What this means for tool selection

The reason it's worth being precise about these four layers is that the tools in this space are, by and large, not trying to do all four. The honest ones are explicit about which layer they live at. The ones to be cautious of are the ones that pitch themselves as "MCP security" without telling you which layer.

When you're evaluating something in this space, the first question to ask is: which of the four does this live at? If the answer is "all of them," push harder — usually it means one of the four is the actual product and the rest are marketing. There's nothing wrong with focused tools; the wrong shape is a tool that pretends to cover layers it doesn't.

Where this is going

The four layers will look more distinct, not less, as the MCP ecosystem matures. Right now most teams pick one tool and accept that it's covering 60% of what they need. In a year, expect to see specialized tools at each layer, expect to see them composed, and expect the question "which layer is this?" to be the first one in any procurement conversation.

If you're picking a layer to start with, start with layer 1. It's the cheapest prevention and the foundation everything else assumes is in place.

Please feel free to leave questions for me in the comments.

capgate is open source under Apache 2.0. If you're running MCP servers in production and want to compare what your hand-written sandbox grants vs what a manifest-derived policy would, the repo has a CLI you can point at a manifest in 30 seconds.

Top comments (5)

PracHub • May 13

The article explains the four layers of MCP security well. I'm curious about how effective runtime sandbox inspection is in environments where compliance is crucial. Are we just catching risky behaviors after they happen instead of preventing them upfront? I've been using prachub.com for system design mock interviews, and their bank includes follow-up questions similar to what interviewers typically ask. They cover more than random blog posts.

Harjot Singh • Jun 1

i appreciate your breakdown of the four-layer decomposition as a procurement checklist. it really highlights the complexity of MCP security. on a different note, if you ever need a quick deployment for your projects, moonshift can help you get a full next.js + postgres + auth app live in about 7 minutes, and you own the code on your github. happy to offer a free run if you're interested.

Truong Bui • May 15

The framework is useful and the decision matrix helps a lot.
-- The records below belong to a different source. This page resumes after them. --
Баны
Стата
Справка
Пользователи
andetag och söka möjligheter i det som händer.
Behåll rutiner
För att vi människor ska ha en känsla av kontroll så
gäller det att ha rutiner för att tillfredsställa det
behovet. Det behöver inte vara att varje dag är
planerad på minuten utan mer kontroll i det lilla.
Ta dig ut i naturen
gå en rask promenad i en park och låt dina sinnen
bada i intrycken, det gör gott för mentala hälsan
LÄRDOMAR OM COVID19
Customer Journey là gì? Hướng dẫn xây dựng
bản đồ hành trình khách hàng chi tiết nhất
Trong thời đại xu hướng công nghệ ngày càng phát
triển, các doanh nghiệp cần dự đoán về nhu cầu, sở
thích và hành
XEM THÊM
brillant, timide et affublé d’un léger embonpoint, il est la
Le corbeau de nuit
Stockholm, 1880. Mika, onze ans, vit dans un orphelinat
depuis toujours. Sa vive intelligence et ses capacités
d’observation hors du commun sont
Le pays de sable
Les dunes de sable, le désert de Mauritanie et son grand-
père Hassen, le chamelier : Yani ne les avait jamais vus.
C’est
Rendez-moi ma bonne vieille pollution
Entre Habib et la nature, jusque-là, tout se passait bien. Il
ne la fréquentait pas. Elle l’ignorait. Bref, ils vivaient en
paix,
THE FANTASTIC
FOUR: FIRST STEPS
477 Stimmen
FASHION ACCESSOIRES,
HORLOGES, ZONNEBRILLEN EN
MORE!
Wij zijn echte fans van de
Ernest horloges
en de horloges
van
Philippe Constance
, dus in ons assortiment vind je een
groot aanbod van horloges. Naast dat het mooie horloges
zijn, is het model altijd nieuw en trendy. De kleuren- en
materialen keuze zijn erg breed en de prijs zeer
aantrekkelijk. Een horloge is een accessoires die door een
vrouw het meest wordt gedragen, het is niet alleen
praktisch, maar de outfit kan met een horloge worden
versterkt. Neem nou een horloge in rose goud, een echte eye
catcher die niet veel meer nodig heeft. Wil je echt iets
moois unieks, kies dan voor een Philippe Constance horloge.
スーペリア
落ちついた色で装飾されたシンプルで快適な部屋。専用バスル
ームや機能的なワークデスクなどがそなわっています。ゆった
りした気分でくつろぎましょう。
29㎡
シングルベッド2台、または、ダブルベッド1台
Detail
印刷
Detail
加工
One thing that's missing from the four layers though is a "layer 0" — the question that should come before "what is this server allowed to do?" is "should we be running this server at all?"
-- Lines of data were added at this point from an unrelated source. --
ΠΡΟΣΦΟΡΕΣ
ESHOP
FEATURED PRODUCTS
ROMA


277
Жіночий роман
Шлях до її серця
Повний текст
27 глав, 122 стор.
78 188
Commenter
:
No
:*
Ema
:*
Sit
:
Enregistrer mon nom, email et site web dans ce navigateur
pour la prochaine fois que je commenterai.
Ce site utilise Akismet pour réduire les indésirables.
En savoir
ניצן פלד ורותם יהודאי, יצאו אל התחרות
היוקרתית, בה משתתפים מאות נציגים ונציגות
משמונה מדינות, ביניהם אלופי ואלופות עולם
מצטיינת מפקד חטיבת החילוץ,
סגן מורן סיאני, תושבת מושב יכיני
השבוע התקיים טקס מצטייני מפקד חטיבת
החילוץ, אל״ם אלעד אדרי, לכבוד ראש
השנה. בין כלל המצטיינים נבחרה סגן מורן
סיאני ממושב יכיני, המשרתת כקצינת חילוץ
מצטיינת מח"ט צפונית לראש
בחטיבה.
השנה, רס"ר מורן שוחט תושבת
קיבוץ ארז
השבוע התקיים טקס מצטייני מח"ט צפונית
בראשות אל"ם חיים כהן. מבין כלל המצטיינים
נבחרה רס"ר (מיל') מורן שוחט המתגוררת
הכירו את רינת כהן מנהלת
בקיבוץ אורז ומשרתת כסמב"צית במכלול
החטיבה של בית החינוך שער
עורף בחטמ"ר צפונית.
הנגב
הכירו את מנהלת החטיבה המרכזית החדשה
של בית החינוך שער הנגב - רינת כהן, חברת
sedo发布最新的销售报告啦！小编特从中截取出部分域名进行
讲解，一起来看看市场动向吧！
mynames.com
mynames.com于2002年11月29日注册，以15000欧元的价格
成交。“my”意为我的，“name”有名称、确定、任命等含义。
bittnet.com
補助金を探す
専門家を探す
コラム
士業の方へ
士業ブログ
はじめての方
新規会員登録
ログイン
Before writing a compile-time policy for an MCP server, someone should be asking whether the server has hardcoded credentials in the source, prompt injection vectors baked into tool descriptions, or SSRF exposure in how it fetches external data. Those are code-level risks that exist before the server ever runs, and neither compile-time policy emission nor runtime sandbox inspection look for them — the policy compiler trusts the manifest, and the runtime sensor is watching what happens after deploy.
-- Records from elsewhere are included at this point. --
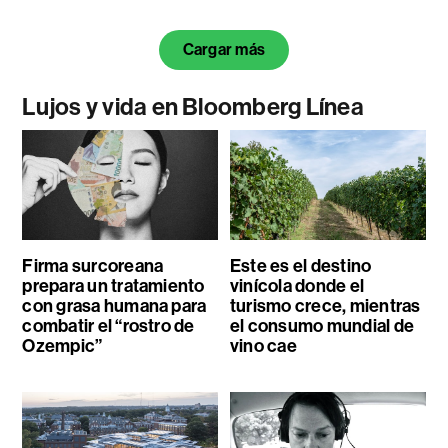
Cargar más
Lujos y vida en Bloomberg Línea
Firma surcoreana
Este es el destino
prepara un tratamiento
vinícola donde el
con grasa humana para
turismo crece, mientras
combatir el “rostro de
el consumo mundial de
Ozempic”
vino cae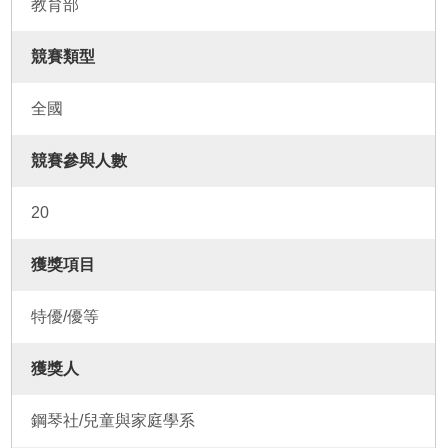
教育部
競賽類型
全國
競賽參與人數
20
獲獎項目
特優/優等
獲獎人
鋼琴社/兒童與家庭學系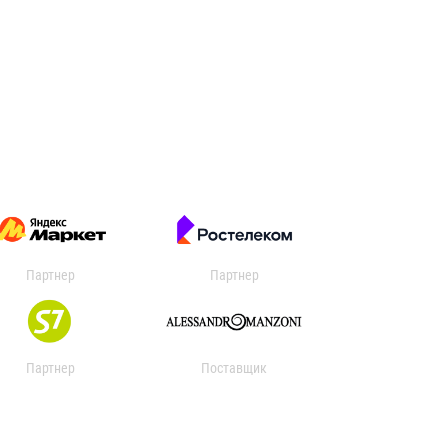
Партнер
Партнер
Партнер
Поставщик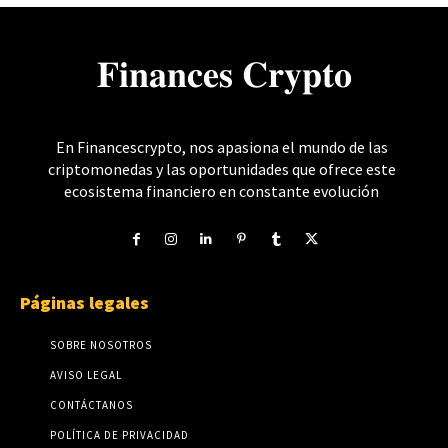
𝐅𝐢𝐧𝐚𝐧𝐜𝐞𝐬 𝐂𝐫𝐲𝐩𝐭𝐨
En Financescrypto, nos apasiona el mundo de las
criptomonedas y las oportunidades que ofrece este
ecosistema financiero en constante evolución
Páginas legales
SOBRE NOSOTROS
AVISO LEGAL
CONTÁCTANOS
POLÍTICA DE PRIVACIDAD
We built MCPSafe (mcpsafe.io) for that gap — it's a pre-install scanner that takes a GitHub URL, npm package, or PyPI package and runs a 5-LLM consensus panel against the code, scoring findings with AIVSS (which extends CVSS with agentic factors like tool poisoning and prompt injection). Across 508 servers scanned, 23% had at least one issue we'd consider critical. Most of those wouldn't have shown up in a policy compiler because the manifest was clean — the problem was in the tool implementation itself.

Your layer 1 is the right starting point once you've decided to run something. The pre-deployment audit belongs upstream of it.

Razu Kc • May 21

Fair distinction. The four layers in the post are about runtime behavior and declared interface - what a server is allowed to do once you've decided to run it. Pre-install code audit (hardcoded credentials, prompt injection in tool descriptions, SSRF in source) is a different category - closer to supply-chain review than to capability enforcement. capgate intentionally starts at the manifest because conflating the two muddies what each layer can be relied on for. Worth its own framework, just not the same one.

Some comments may only be visible to logged-in visitors. Sign in to view all comments.